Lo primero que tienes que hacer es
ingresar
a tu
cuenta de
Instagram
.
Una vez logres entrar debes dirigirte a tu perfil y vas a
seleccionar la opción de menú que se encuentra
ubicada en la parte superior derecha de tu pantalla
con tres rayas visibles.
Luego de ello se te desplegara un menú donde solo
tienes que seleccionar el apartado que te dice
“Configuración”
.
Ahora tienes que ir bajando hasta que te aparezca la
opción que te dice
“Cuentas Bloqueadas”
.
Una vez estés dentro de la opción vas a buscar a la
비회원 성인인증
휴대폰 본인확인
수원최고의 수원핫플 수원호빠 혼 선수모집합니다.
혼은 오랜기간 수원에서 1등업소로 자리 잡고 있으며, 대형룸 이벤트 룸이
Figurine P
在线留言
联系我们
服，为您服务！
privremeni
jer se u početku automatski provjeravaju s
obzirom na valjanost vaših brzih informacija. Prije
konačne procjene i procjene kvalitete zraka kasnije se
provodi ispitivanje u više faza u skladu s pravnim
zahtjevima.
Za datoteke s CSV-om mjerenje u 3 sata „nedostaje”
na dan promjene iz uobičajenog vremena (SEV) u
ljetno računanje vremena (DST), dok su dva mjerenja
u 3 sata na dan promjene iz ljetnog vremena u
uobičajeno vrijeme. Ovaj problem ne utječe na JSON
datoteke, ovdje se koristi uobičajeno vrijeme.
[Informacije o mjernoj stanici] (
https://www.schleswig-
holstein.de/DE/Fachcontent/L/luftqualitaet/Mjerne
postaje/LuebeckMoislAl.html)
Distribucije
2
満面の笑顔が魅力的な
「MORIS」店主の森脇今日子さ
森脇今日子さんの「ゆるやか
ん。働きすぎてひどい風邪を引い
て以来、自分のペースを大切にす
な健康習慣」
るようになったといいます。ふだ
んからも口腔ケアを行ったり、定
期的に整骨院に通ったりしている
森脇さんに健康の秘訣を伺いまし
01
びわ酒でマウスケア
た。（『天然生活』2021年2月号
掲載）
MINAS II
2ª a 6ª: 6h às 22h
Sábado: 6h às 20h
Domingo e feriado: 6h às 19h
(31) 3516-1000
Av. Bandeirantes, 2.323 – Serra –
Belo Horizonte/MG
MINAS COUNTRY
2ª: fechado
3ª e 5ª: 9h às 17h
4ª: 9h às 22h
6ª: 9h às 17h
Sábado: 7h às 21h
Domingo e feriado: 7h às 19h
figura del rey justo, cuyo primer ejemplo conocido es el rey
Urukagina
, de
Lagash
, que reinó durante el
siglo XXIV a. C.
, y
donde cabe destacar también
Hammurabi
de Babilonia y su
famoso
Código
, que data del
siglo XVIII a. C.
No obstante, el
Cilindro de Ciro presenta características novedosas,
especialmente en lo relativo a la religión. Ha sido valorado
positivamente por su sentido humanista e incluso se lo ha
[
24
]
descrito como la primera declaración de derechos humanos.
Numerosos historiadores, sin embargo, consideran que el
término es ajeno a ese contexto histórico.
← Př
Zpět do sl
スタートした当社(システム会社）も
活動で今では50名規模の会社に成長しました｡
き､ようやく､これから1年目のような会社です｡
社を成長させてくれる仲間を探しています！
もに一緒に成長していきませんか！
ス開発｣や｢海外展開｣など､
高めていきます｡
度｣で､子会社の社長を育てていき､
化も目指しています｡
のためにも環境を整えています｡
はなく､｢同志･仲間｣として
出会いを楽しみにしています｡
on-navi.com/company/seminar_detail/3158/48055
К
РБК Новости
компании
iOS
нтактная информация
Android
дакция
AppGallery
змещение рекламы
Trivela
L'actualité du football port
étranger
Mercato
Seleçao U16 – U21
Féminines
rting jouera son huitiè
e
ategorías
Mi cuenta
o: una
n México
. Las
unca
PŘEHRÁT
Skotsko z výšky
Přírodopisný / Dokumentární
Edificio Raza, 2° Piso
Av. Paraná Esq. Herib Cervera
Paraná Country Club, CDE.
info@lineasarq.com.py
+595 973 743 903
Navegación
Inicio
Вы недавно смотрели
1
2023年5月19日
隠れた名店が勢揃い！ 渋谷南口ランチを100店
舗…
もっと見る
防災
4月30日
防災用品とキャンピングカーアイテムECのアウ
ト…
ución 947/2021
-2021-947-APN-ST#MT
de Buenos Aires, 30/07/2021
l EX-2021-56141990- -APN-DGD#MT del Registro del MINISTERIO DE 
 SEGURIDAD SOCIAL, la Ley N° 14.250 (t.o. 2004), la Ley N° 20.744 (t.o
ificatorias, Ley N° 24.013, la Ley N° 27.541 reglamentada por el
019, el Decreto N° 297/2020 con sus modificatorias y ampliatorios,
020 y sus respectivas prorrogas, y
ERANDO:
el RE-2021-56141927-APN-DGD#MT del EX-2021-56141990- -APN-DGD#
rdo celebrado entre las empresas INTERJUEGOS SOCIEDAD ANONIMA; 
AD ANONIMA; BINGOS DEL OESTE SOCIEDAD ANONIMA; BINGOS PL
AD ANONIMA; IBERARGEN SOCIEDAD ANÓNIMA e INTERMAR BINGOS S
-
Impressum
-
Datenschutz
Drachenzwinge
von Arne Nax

________________

Reproduce the text of every entry above word for word, without changing any line.

● **RESPONSE AREA**
Lo primero que tienes que hacer es
ingresar
a tu
cuenta de
Instagram
.
Una vez logres entrar debes dirigirte a tu perfil y vas a
seleccionar la opción de menú que se encuentra
ubicada en la parte superior derecha de tu pantalla
con tres rayas visibles.
Luego de ello se te desplegara un menú donde solo
tienes que seleccionar el apartado que te dice
“Configuración”
.
Ahora tienes que ir bajando hasta que te aparezca la
opción que te dice
“Cuentas Bloqueadas”
.
Una vez estés dentro de la opción vas a buscar a la
비회원 성인인증
휴대폰 본인확인
수원최고의 수원핫플 수원호빠 혼 선수모집합니다.
혼은 오랜기간 수원에서 1등업소로 자리 잡고 있으며, 대형룸 이벤트 룸이
Figurine P
在线留言
联系我们
服，为您服务！
privremeni
jer se u početku automatski provjeravaju s
obzirom na valjanost vaših brzih informacija. Prije
konačne procjene i procjene kvalitete zraka kasnije se
provodi ispitivanje u više faza u skladu s pravnim
zahtjevima.
Za datoteke s CSV-om mjerenje u 3 sata „nedostaje”
na dan promjene iz uobičajenog vremena (SEV) u
ljetno računanje vremena (DST), dok su dva mjerenja
u 3 sata na dan promjene iz ljetnog vremena u
uobičajeno vrijeme. Ovaj problem ne utječe na JSON
datoteke, ovdje se koristi uobičajeno vrijeme.
[Informacije o mjernoj stanici] (
https://www.schleswig-
holstein.de/DE/Fachcontent/L/luftqualitaet/Mjerne
postaje/LuebeckMoislAl.html)
Distribucije
2
満面の笑顔が魅力的な
「MORIS」店主の森脇今日子さ
森脇今日子さんの「ゆるやか
ん。働きすぎてひどい風邪を引い
て以来、自分のペースを大切にす
な健康習慣」
るようになったといいます。ふだ
んからも口腔ケアを行ったり、定
期的に整骨院に通ったりしている
森脇さんに健康の秘訣を伺いまし
01
びわ酒でマウスケア
た。（『天然生活』2021年2月号
掲載）
MINAS II
2ª a 6ª: 6h às 22h
Sábado: 6h às 20h
Domingo e feriado: 6h às 19h
(31) 3516-1000
Av. Bandeirantes, 2.323 – Serra –
Belo Horizonte/MG
MINAS COUNTRY
2ª: fechado
3ª e 5ª: 9h às 17h
4ª: 9h às 22h
6ª: 9h às 17h
Sábado: 7h às 21h
Domingo e feriado: 7h às 19h
figura del rey justo, cuyo primer ejemplo conocido es el rey
Urukagina
, de
Lagash
, que reinó durante el
siglo XXIV a. C.
, y
donde cabe destacar también
Hammurabi
de Babilonia y su
famoso
Código
, que data del
siglo XVIII a. C.
No obstante, el
Cilindro de Ciro presenta características novedosas,
especialmente en lo relativo a la religión. Ha sido valorado
positivamente por su sentido humanista e incluso se lo ha
[
24
]
descrito como la primera declaración de derechos humanos.
Numerosos historiadores, sin embargo, consideran que el
término es ajeno a ese contexto histórico.
← Př
Zpět do sl
スタートした当社(システム会社）も
活動で今では50名規模の会社に成長しました｡
き､ようやく､これから1年目のような会社です｡
社を成長させてくれる仲間を探しています！
もに一緒に成長していきませんか！
ス開発｣や｢海外展開｣など､
高めていきます｡
度｣で､子会社の社長を育てていき､
化も目指しています｡
のためにも環境を整えています｡
はなく､｢同志･仲間｣として
出会いを楽しみにしています｡
on-navi.com/company/seminar_detail/3158/48055
К
РБК Новости
компании
iOS
нтактная информация
Android
дакция
AppGallery
змещение рекламы
Trivela
L'actualité du football port
étranger
Mercato
Seleçao U16 – U21
Féminines
rting jouera son huitiè
e
ategorías
Mi cuenta
o: una
n México
. Las
unca
PŘEHRÁT
Skotsko z výšky
Přírodopisný / Dokumentární
Edificio Raza, 2° Piso
Av. Paraná Esq. Herib Cervera
Paraná Country Club, CDE.
info@lineasarq.com.py
+595 973 743 903
Navegación
Inicio
Вы недавно смотрели
1
2023年5月19日
隠れた名店が勢揃い！ 渋谷南口ランチを100店
舗…
もっと見る
防災
4月30日
防災用品とキャンピングカーアイテムECのアウ
ト…
ución 947/2021
-2021-947-APN-ST#MT
de Buenos Aires, 30/07/2021
l EX-2021-56141990- -APN-DGD#MT del Registro del MINISTERIO DE 
 SEGURIDAD SOCIAL, la Ley N° 14.250 (t.o. 2004), la Ley N° 20.744 (t.o
ificatorias, Ley N° 24.013, la Ley N° 27.541 reglamentada por el
019, el Decreto N° 297/2020 con sus modificatorias y ampliatorios,
020 y sus respectivas prorrogas, y
ERANDO:
el RE-2021-56141927-APN-DGD#MT del EX-2021-56141990- -APN-DGD#
rdo celebrado entre las empresas INTERJUEGOS SOCIEDAD ANONIMA; 
AD ANONIMA; BINGOS DEL OESTE SOCIEDAD ANONIMA; BINGOS PL
AD ANONIMA; IBERARGEN SOCIEDAD ANÓNIMA e INTERMAR BINGOS S
-
Impressum
-
Datenschutz
Drachenzwinge
von Arne Nax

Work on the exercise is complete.